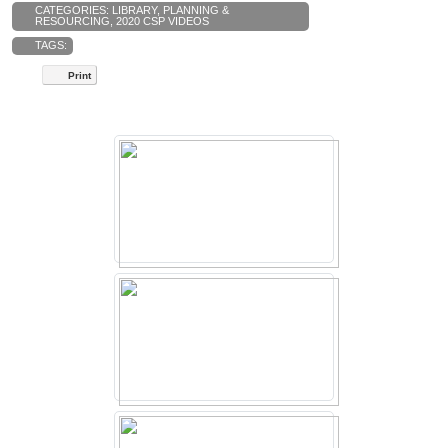
CATEGORIES:
LIBRARY
,
PLANNING &
RESOURCING
,
2020 CSP VIDEOS
TAGS:
Print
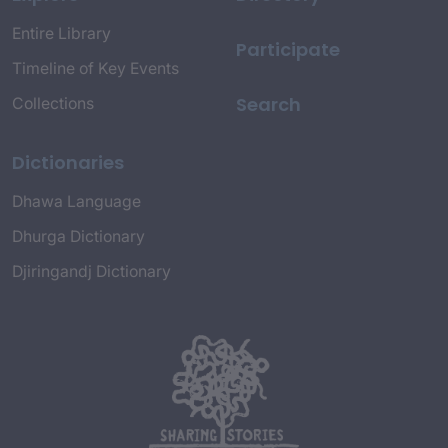
Entire Library
Participate
Timeline of Key Events
Search
Collections
Dictionaries
Dhawa Language
Dhurga Dictionary
Djiringandj Dictionary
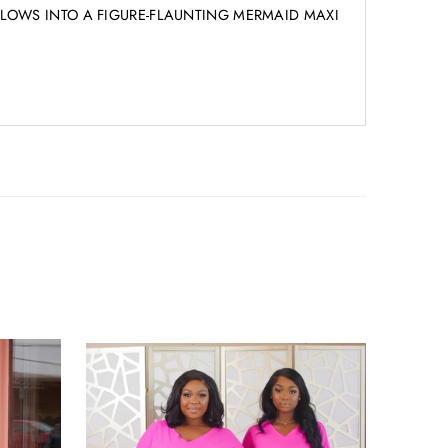
T FLOWS INTO A FIGURE-FLAUNTING MERMAID MAXI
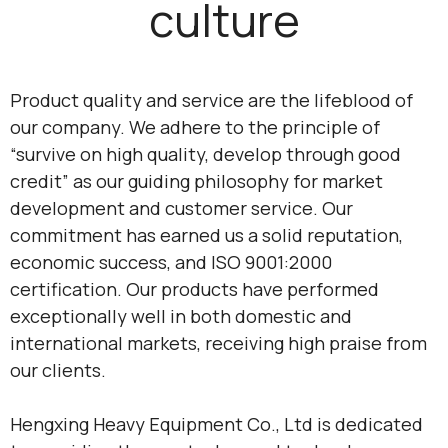
culture
Product quality and service are the lifeblood of
our company. We adhere to the principle of
“survive on high quality, develop through good
credit” as our guiding philosophy for market
development and customer service. Our
commitment has earned us a solid reputation,
economic success, and ISO 9001:2000
certification. Our products have performed
exceptionally well in both domestic and
international markets, receiving high praise from
our clients.
Hengxing Heavy Equipment Co., Ltd is dedicated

WHAT YOU NEED TO DO =
Could you rewrite the text of the entries above with each "Dictionary" replaced by "Glossary" and everything else unchanged? Leave the pictures out of your answer.

OUTPUT FOR THIS EXERCISE =
CATEGORIES:
LIBRARY
,
PLANNING &
RESOURCING
,
2020 CSP VIDEOS
TAGS:
Print
Entire Library
Participate
Timeline of Key Events
Search
Collections
Dictionaries
Dhawa Language
Dhurga Glossary
Djiringandj Glossary
T FLOWS INTO A FIGURE-FLAUNTING MERMAID MAXI
culture
Product quality and service are the lifeblood of
our company. We adhere to the principle of
“survive on high quality, develop through good
credit” as our guiding philosophy for market
development and customer service. Our
commitment has earned us a solid reputation,
economic success, and ISO 9001:2000
certification. Our products have performed
exceptionally well in both domestic and
international markets, receiving high praise from
our clients.
Hengxing Heavy Equipment Co., Ltd is dedicated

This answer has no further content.